The School Division received a Creative Partnerships explorations Grant that enabled them to form a partnership with a Saskatchewan artist in order to collaboratively explore, assess and plan a learning opportunity based on one of the essential Learnings in the Treaty education curriculum. The explorations Grant is the first step for any group interested in receiving a Creative Partnerships Innovations Grant that can be used to hire an artist to work on a longer-term partnership project.
“Through our exploration we decided to work on determining what, as Treaty people, was our relationship to the land,” explains Pinay-Schindler.
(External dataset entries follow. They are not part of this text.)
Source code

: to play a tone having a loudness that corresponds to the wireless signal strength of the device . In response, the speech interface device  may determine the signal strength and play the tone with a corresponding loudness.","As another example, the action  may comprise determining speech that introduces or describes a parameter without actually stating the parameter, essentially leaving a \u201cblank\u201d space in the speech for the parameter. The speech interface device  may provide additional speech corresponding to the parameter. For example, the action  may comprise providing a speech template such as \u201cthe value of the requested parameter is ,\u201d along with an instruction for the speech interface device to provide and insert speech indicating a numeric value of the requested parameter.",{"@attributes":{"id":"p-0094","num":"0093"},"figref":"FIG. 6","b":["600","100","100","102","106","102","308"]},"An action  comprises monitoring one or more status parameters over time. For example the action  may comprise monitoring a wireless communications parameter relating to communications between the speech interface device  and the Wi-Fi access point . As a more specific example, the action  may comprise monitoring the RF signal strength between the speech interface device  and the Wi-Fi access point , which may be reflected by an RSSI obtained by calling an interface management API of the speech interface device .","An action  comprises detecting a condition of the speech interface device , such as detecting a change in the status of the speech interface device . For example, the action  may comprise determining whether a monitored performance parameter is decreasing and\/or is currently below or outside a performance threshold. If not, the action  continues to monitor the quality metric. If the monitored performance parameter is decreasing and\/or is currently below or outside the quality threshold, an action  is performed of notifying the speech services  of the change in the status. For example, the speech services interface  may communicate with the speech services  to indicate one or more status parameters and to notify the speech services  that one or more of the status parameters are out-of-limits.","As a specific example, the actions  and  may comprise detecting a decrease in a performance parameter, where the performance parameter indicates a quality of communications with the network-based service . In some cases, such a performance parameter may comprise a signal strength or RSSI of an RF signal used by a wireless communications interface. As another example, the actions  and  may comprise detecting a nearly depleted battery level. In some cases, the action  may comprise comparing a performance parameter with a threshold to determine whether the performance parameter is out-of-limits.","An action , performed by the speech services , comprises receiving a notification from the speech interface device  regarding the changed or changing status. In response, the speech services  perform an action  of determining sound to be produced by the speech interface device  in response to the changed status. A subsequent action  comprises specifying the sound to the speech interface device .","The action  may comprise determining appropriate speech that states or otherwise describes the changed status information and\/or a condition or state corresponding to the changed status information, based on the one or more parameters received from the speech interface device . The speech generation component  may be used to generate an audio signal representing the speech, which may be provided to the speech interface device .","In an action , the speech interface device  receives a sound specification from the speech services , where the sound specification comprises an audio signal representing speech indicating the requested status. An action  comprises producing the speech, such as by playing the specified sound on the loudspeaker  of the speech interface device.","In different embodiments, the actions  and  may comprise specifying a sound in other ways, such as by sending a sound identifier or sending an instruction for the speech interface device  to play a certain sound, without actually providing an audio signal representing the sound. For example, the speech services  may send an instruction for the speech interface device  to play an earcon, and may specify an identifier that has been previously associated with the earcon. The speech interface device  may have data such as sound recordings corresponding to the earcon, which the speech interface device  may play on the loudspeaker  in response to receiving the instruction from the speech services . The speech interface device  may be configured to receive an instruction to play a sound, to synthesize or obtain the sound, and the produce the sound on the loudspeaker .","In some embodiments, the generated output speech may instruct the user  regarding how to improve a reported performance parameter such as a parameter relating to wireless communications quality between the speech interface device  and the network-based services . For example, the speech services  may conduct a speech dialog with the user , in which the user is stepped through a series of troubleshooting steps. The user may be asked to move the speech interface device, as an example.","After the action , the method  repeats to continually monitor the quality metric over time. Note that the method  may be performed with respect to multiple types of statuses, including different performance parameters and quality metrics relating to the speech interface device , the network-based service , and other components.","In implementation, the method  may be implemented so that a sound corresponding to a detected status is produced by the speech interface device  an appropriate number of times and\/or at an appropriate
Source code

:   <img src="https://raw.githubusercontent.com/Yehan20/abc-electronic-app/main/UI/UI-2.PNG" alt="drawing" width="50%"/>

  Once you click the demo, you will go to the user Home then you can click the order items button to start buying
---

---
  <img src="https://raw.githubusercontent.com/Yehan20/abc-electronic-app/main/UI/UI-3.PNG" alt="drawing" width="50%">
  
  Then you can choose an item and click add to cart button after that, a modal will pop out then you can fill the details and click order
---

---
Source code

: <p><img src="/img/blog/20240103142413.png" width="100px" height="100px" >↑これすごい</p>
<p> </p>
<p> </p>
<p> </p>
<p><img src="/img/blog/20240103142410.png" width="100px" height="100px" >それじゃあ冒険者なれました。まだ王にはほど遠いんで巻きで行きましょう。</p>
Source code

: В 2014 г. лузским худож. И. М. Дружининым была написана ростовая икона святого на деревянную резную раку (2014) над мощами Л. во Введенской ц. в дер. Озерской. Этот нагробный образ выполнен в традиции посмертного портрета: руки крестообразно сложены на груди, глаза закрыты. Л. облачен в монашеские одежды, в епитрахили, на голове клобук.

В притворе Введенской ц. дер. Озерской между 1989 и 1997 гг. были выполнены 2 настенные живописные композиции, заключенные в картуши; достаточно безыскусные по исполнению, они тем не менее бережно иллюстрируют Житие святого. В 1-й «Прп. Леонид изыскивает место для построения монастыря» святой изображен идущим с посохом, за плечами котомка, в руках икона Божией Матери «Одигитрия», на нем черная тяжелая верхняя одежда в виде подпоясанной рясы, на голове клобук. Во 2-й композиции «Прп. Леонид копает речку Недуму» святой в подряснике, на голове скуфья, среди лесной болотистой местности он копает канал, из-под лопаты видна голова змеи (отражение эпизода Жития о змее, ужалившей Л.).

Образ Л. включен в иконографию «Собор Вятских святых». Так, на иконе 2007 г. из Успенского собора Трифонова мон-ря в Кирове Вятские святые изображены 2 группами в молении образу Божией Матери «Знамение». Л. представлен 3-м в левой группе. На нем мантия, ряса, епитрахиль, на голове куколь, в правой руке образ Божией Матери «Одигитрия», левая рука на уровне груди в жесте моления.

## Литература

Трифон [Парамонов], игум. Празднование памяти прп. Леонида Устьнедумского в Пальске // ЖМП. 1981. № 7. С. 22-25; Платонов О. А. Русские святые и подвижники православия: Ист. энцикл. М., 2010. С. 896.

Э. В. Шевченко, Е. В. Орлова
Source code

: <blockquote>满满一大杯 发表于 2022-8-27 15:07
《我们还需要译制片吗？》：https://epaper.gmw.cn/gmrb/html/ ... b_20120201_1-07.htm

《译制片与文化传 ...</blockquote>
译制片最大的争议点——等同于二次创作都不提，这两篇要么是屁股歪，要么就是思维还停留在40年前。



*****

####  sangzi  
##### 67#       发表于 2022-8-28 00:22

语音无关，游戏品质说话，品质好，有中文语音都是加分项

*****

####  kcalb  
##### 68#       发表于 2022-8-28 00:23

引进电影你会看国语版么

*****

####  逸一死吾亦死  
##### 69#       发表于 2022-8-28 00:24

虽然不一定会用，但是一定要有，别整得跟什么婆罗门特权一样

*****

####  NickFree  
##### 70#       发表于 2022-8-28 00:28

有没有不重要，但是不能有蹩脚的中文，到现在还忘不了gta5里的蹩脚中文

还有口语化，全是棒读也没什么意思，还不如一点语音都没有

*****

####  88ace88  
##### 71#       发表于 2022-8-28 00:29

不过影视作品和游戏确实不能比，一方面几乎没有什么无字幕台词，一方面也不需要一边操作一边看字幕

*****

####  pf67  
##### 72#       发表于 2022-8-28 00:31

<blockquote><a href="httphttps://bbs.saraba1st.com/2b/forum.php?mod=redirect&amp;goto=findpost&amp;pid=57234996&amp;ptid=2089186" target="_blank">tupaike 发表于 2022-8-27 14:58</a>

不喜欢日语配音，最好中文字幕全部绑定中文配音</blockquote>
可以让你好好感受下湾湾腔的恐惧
Teachers worked together to create the lesson plans and worked with Saskatchewan artist Lesley Farley to create a learning opportunity that would incorporate digital photography, video, audio and storytelling from community members. upon receiving the Innovations Grant, the Division was able to engage 200 Grade 10 students from eight schools in the Fort Qu’Appelle, Indian Head and Crooked Lake areas, which included three First Nations schools, in a project where they visited each others communities and explored the different connections people had with the land.
One group of students had an opportunity to visit a fourth generation farm during harvest season and listened to local farmer manuel miller share his experience with the land. “many students hadn’t had the opportunity to visit a farm before,” says Pinay-Schindler, “it was an opportunity to hear a different perspective.” Others travelled to Standing Buffalo reserve to visit with a band that didn’t sign Treaty 4 and hear a different perspective. Their tours included Treaty 4 Governance Centre, heritage buildings such as Hudson Bay Co., and other monuments.
Another group of students met with elder Sam Isaac, from the Ochapowace First Nations. “He stood on the edge of a hill above Round Lake and pointed out areas of significant meaning to the students, such as the location of winter camps, where he was born, the meaning of the lake, how the land sustained the people,” explains Pinay-Schindler. “He shared stories about Chief Kakisiwew and Cree teachings of respect for animals, plants, and all living things. His teachings were riveting for students. He explained how human beings depend on everything else to survive.”
“The experience was very positive for the students and for the community,” she says. “The students appreciated how willing community members were to share their views on the Treaties and their personal stories about their relationship to the land.”
After visiting different locations and reviewing the stills, footage and audio they had collected, the students learned how to compile the most meaningful work into documentary films. In total, 12 films were created, along with a bonus film by artist Lesley Farley, and were screened at a special gala event held this past June.
“The learning process, the community visits and the films have created a lasting legacy for the school,” adds Pinay- Schindler. Although not yet ready for public viewing (copies of the DVD were given to all participating students, community members, elders, and teachers, and copies were given to all of the Treaty 4 and PVSD schools for their Treaty kits), the films will become part of ongoing Treaty education in the Prairie Valley School Division.
Creative Partnerships is a grant program offered by the Saskatchewan Arts Board in partnership with SaskCulture with funding from Saskatchewan Lotteries Trust Fund for Sport, Culture and Recreation. The program provides communities, businesses, schools and other organizations a range of opportunities to partner with artists and tap the creativity of the province.